# TASKS TO PERFORM
(a) In the passage on Ellen Thorneycroft Fowler, transcribe everything from "Ellen Thorneycroft Fowler (9" down to "and several novels.".
(b) Decide whether each statement agrees with the passage on Ellen Thorneycroft Fowler. Answer yes or no for each, and quote the words of the passage that settle it. (i) Ellen Thorneycroft Fowler was the younger daughter of Henry Hartley Fowler. (ii) She married Alfred Felkin in 1903. (iii) The Young Pretenders was republished by Persephone Books.

# READING PASSAGE
[Start of section]

Ellen Thorneycroft Fowler

Ellen Thorneycroft Fowler (9 April 1860 – 22 June 1929) was an English author. The elder daughter of Henry Hartley Fowler, 1st Viscount Wolverhampton, she was a successful author, publishing several volumes of verse, a volume of short stories, and several novels.

She first achieved fame by the publication of Concerning Isabel Carnaby (1898). This was followed by A Double Thread (1899), Fuel of Fire (1902), Place and Power (1903), Kate of Kate Hall (1904), Her ladyship's conscience (1914)[1] and Ten Degrees Backward (1915).[2] On 16 April 1903, she married Alfred Felkin, a senior teacher at the Royal Naval School at Mottingham near Eltham.[3]

Her younger sister, Edith Henrietta Fowler (16 February 1865 – 18 November 1944), was also a writer. She wrote two very successful novels for children: The Young Pretenders (1895) and The Professor's Children (1897). The Young Pretenders was republished by Persephone Books in 2007.[4][5][6]

References

  1. "What conscience will do". The Independent. 6 July 1914. Retrieved 28 July 2012.

[End of section]

# SOURCE DATA
[Start of section]

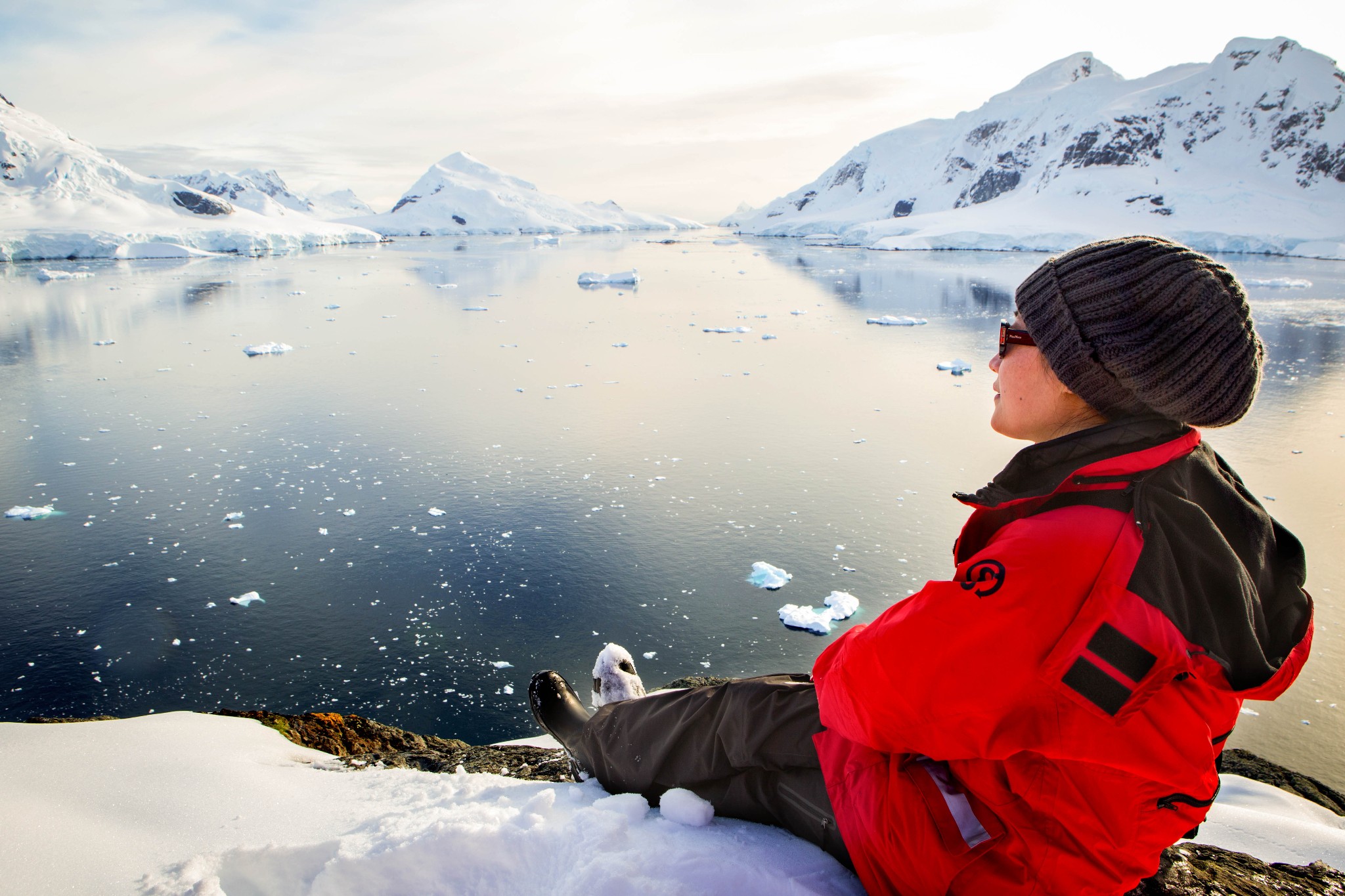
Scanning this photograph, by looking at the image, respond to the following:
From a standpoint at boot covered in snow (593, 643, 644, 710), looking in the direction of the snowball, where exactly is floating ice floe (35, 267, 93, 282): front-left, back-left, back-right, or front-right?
back-right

[End of section]

# ANSWERS PER TASK
(a)
Ellen Thorneycroft Fowler (9 April 1860 – 22 June 1929) was an English author. The elder daughter of Henry Hartley Fowler, 1st Viscount Wolverhampton, she was a successful author, publishing several volumes of verse, a volume of short stories, and several novels.

(b)
(i) No: "The elder daughter of Henry Hartley Fowler, 1st Viscount Wolverhampton"
(ii) Yes: "On 16 April 1903, she married Alfred Felkin"
(iii) Yes: "The Young Pretenders was republished by Persephone Books in 2007."